Web page edit records
====================

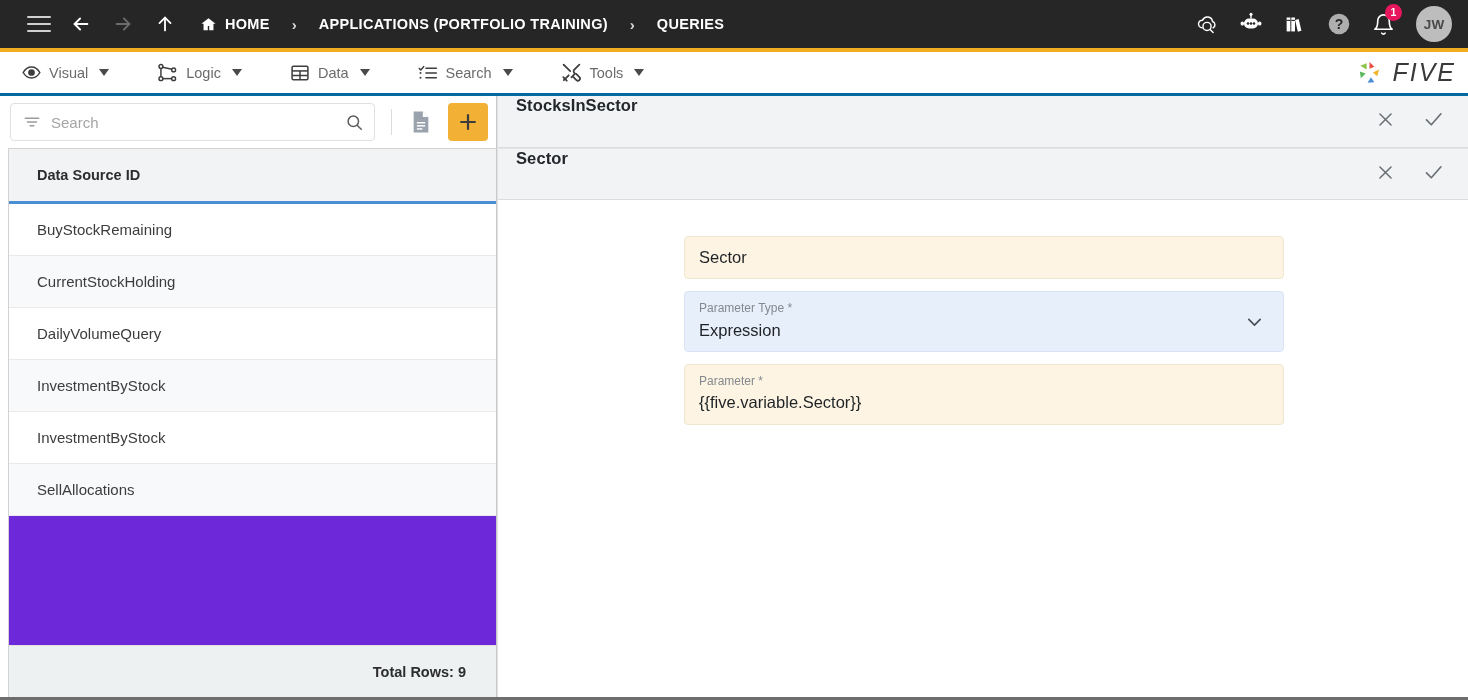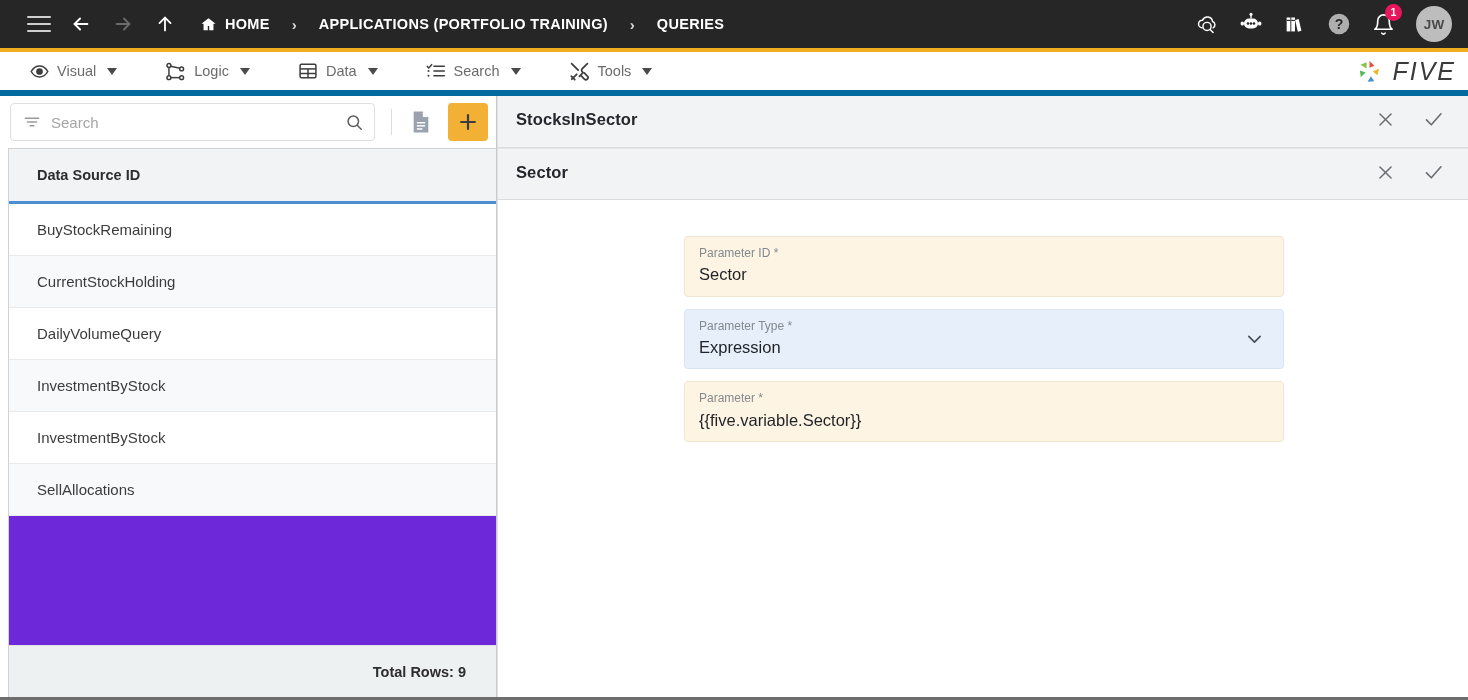--- a/index.html
+++ b/index.html
@@ -125,24 +125,24 @@
     margin-left: 8px;
     cursor: pointer;
     letter-spacing: 0.2px;
   }
 
   
   .menubar {
     height: 44px;
     min-height: 44px;
     background: #ffffff;
-    border-bottom: 6px solid #0369a1;
-    display: flex;
-    align-items: center;
-    padding-left: 24px;
+    border-bottom: 3px solid #0369a1;
+    display: flex;
+    align-items: center;
+    padding-left: 16px;
     position: relative;
   }
   .menu-item {
     display: flex;
     align-items: center;
     gap: 8px;
     padding: 0 18px 0 6px;
     height: 40px;
     cursor: pointer;
     color: #6b6b6b;
@@ -303,21 +303,20 @@
     background: #ffffff;
     min-width: 0;
     border-left: 1px solid #e2e2e2;
   }
 
   .panel-header {
     height: 52px;
     min-height: 52px;
     background: #f2f3f5;
     display: flex;
-    align-items: center;
     padding: 0 22px 4px 18px;
     border-bottom: 1px solid #dcdcdc;
     gap: 32px;
   }
   .panel-header.second { border-top: 1px solid #e6e6e6; }
   .panel-title {
     font-size: 16.5px;
     font-weight: bold;
     color: #23272b;
     letter-spacing: 0.1px;
@@ -649,21 +648,20 @@
             <svg width="21" height="21" viewBox="0 0 24 24" fill="none" stroke="currentColor" stroke-width="1.9" stroke-linecap="round" stroke-linejoin="round">
               <polyline points="4 12.5 9.5 18 20.5 5.5"></polyline>
             </svg>
           </span>
         </div>
       </div>
 
       <div class="form-area">
 
         <div class="field cream">
-          <div class="field-label">Parameter ID *</div>
           <div class="field-value">Sector</div>
         </div>
 
         <div class="field blue">
           <div class="field-label">Parameter Type *</div>
           <div class="field-value">Expression</div>
           <span class="chev">
             <svg width="21" height="21" viewBox="0 0 24 24" fill="none" stroke="currentColor" stroke-width="1.9" stroke-linecap="round" stroke-linejoin="round">
               <polyline points="5.5 9 12 15.5 18.5 9"></polyline>
             </svg>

====================

Exercise prompt:
Search term "solid": return each line of the data that contains it.

Written solution:
-    border-bottom: 6px solid #0369a1;
+    border-bottom: 3px solid #0369a1;
     border-left: 1px solid #e2e2e2;
     border-bottom: 1px solid #dcdcdc;
   .panel-header.second { border-top: 1px solid #e6e6e6; }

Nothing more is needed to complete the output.